Hi Mark.
When you are trying to build for Android, you will quickly find that a) they don’t use any Apple screen sizes for the most part. You will also find that Android device makers don’t maintain any sense of resolution or even aspect ratio. They kinda get close with something close to 16:9, but they are all off just a hair. Most developers want apps to fit perfectly.
But if you think in generalities, there are four common shapes. The more square/wide iPads with an aspect ratio of 4:3 (1.33:1). The traditional iPhone at 3:2 (1.5:1), the 7" Android tablets at 1.6:1 and the tall 16:9’ish devices. If you want a single background image that works on all shaped devices, it has to be tall enough to cover the tall devices and wide enough to cover the wide devices.
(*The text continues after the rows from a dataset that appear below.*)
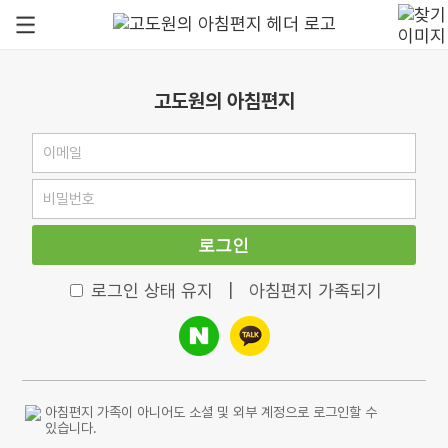
고도원의 아침편지
로그인
로그인 상태 유지
|
아침편지 가족되기
아침편지 가족이 아니어도 소셜 및 외부 계정으로 로그인할 수
있습니다.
If you use the in-the-middle 4:3 as your base, like many people do (i.e. 320x480), then the 4:3 at the same scale is 360x480. Then if you think about what is needed for the 16:9’s, to keep the scale the same as the 320x480 size, then you need a 320x570. So to have one image to rule them all: 360x570. Then for larger screens like the iPad 2, iPhone 4, Kindle Fires, etc. you want a bigger image, many people chose to double that to 720x1440. Then for the Retina iPads, and high def android devices, people will double that again to 1440x2880.
But the key thing is a term called “bleed”. Part of the background will be off screen depending on the device, but it will fully fill the screen.